Neela stared at her father, taken aback. “What are you saying, Pita-ji? My mind is totally fine.”
Aran covered Neela’s hand with his own. “Think of what you just told us. That dreams are real. That make-believe witches exist. That there’s an evil monster in the Southern Sea and a kind terragogg in a palazzo. You need help and you will have it. None but the best. You are not to worry. We will keep it all between ourselves, a secret. No one else will know.”
“Wait a minute,” Neela said, not believing what she was hearing. “You think…You think I’m crazy?”
Hearing distress in her mistress’s voice, Ooda started to inflate.
“No, priyā, not crazy. Your mother and I…we think you’ve had a terrible shock, that’s all,” said Aran soothingly. “Gods only know what you’ve seen. The attack on Cerulea, losing your uncle and aunt, the violence you suffered at the invaders’ hands—these things would have undone anyone. It’s amazing you were able to escape from this terrible Traho and swim back to us from his camp.”
“But I didn’t swim back to you from his camp. I swam back from the Iele’s cave!” Neela said. Loudly.
Aran looked at Sananda. “Rest and quiet,” he said.
“Everything I said was true! Someone is trying to set the monster free. Don’t you see what danger we’re in?” Neela asked, upset.
“Bland food. Soft colors,” Sananda said.
“I have to contact Serafina! Now!” Neela protested, desperation in her voice.
Suma appeared in the doorway. “You sent for me, Your Grace?”
“The princess is unwell. Take her back to her room and see that she is not disturbed.”
“Yes, Your Grace,” Suma said. She swam to Neela and took her arm. “Come, Princess.”
“It will be all right. You’ll see,” Sananda told her daughter. “Kiraat, the medica magus, will examine you. Under his care, you’ll return to your senses.”
“No, I won’t!” Neela said. “Because I haven’t left them!”
“Come now, Princess,” Suma soothed. “There’s no need for a fuss.”
“Neela, child, go peacefully. Please,” Sananda said, fresh tears in her eyes. “Don’t make me ask the guards to escort you. No one wants that.”
Neela opened her mouth to argue, then closed it again, seeing that it was futile. The more she disagreed with her parents, the more she confirmed their belief that she’d lost her mind.
“You’re making a terrible mistake,” she said.
Her mother kissed her. Then her father did. Neela did not kiss them back.
Suma led her out of the dining room, clucking over her just as she had when Neela was a child, but Neela barely heard her. Ooda, as round as a full moon now, followed them. As she swam down the long, mirrored hallway to her room, Suma firmly gripping her arm, Neela heard something else.
Something dark. Something low and gurgling.
It sounded like Abbadon laughing.
“DID YOU HEAR THAT?” Neela asked.
“Hear what?” Suma asked.
“Laughter.”
“I’m sure it’s the grooms. The stables are underneath us.”
Neela broke free of Suma’s iron grip and swam to a nearby window.
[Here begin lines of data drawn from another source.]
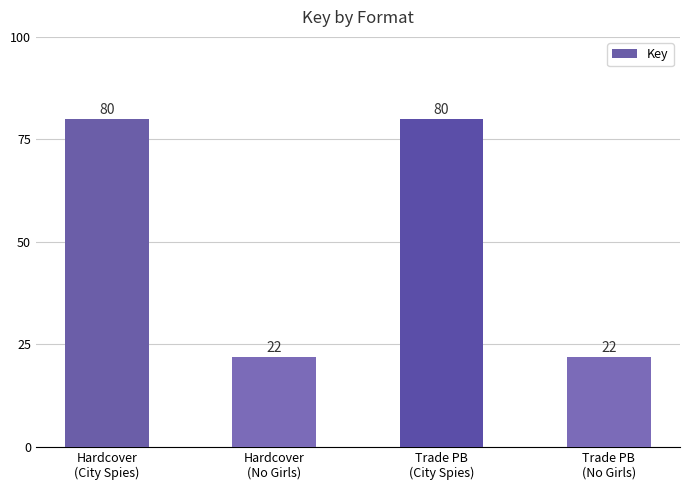

How many values exceed 80?

2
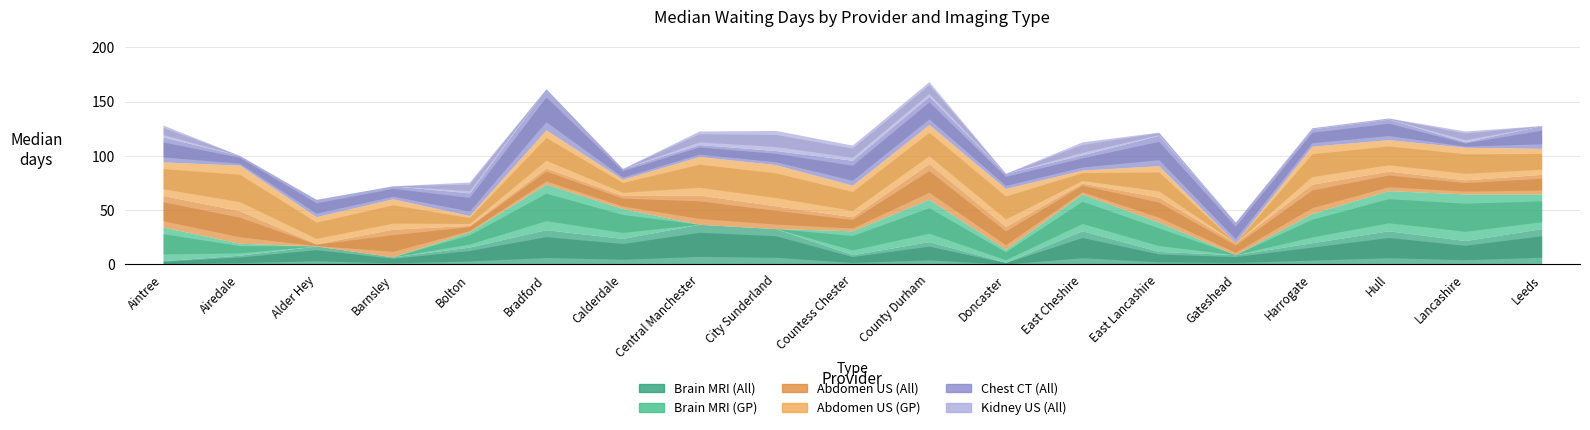

At which label is Chest CT (All) closest to 21?

Bolton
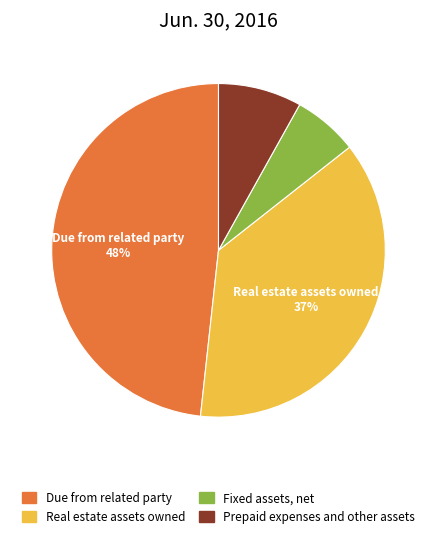

What is the ratio of the value at Prepaid expenses and other assets to the value at Fixed assets, net?

1.3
A groom was swimming across the stable yard, leading an unruly hippokamp. He wasn’t laughing.
It was Abbadon, I’m sure of it. But how did I hear him? she wondered uneasily. I didn’t cast an ochi to spy on him and? unlike Ava, I don’t have the gift of vision. Maybe they’re right. Maybe I am going insane.
Suma took Neela’s arm again and pulled her along.
“Let go of me! You’re treating me like a baby!”
“Because you’re acting like one. Come along now. This uncooperative behavior is yet another symptom of your derangement,” Suma said sagely.
“Derangement?!” Neela sputtered. “I’m not deranged!”
“Ha. There is the proof. Crazy people never think they’re crazy,” Suma said.
“I’m worried and scared, Suma. Because there are things going on in the seas. Bad things. And my parents aren’t dealing with them.”
Suma tsk-tsked. “It is all this worry that has ruined your face and your mind. But of course your face is more important. You must stop fretting, child. Emperor Aran will not let harm come to us. He will speak with his councillors and they will sort everything out. That is the way things are done. That is the way things have always been done.”
Neela, realizing she would get nowhere with her amah, fell silent.
A few minutes later, they reached her rooms. “Here we are,” Suma said. “I sent for a cup of walrus milk before I fetched you. Everything will look better after a nice, hot drink, you’ll see. Ooda, stop that!”
Ooda was so distressed by Neela’s unhappiness that she’d inflated herself to painful proportions. As Suma and Neela watched, she started spinning around in circles and floated up to the ceiling.
“Leave her. She’ll come down when she’s ready,” Neela said. She was used to Ooda’s antics.